Dense connections between neurons. Realizes the following abstract behavior: a_out = weights * s_in ‘

Parameters
  • weights (numpy.ndarray) – 2D connection weight matrix of form (num_flat_output_neurons, num_flat_input_neurons) in C-order (row major).

  • weight_exp (int, optional) – Shared weight exponent of base 2 used to scale magnitude of weights, if needed. Mostly for fixed point implementations. Unnecessary for floating point implementations. Default value is 0.

  • num_weight_bits (int, optional) – Shared weight width/precision used by weight. Mostly for fixed point implementations. Unnecessary for floating point implementations. Default is for weights to use full 8 bit precision.

  • sign_mode (SignMode, optional) –

    Shared indicator whether synapse is of type SignMode.NULL, SignMode.MIXED, SignMode.EXCITATORY, or SignMode.INHIBITORY. If SignMode.MIXED, the sign of the weight is included in the weight bits and the fixed point weight used for inference is scaled by 2. Unnecessary for floating point implementations.

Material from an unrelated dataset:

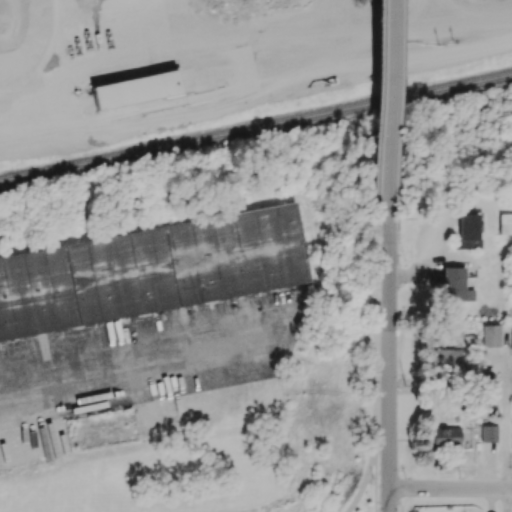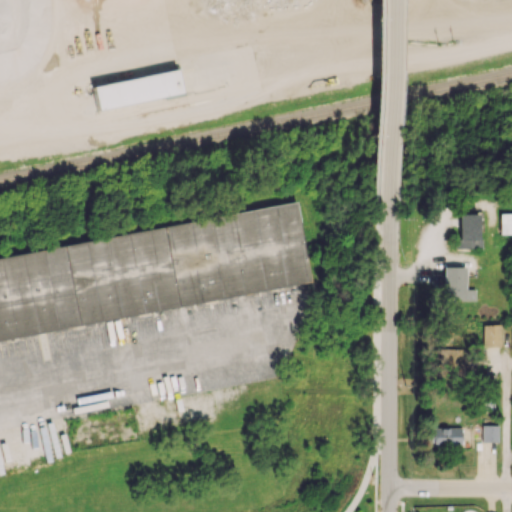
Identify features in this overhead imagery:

    In the fixed point implementation, weights are scaled according to the following equations: w_scale = 8 - num_weight_bits + weight_exp + isMixed() weights = weights * (2 ** w_scale)

  • num_message_bits (int, optional) – Determines whether the LearningDense Process deals with the incoming spikes as binary spikes (num_message_bits = 0) or as graded spikes (num_message_bits > 0). Default is 0.

  • learning_rule (LoihiLearningRule) – Learning rule which determines the parameters for online learning.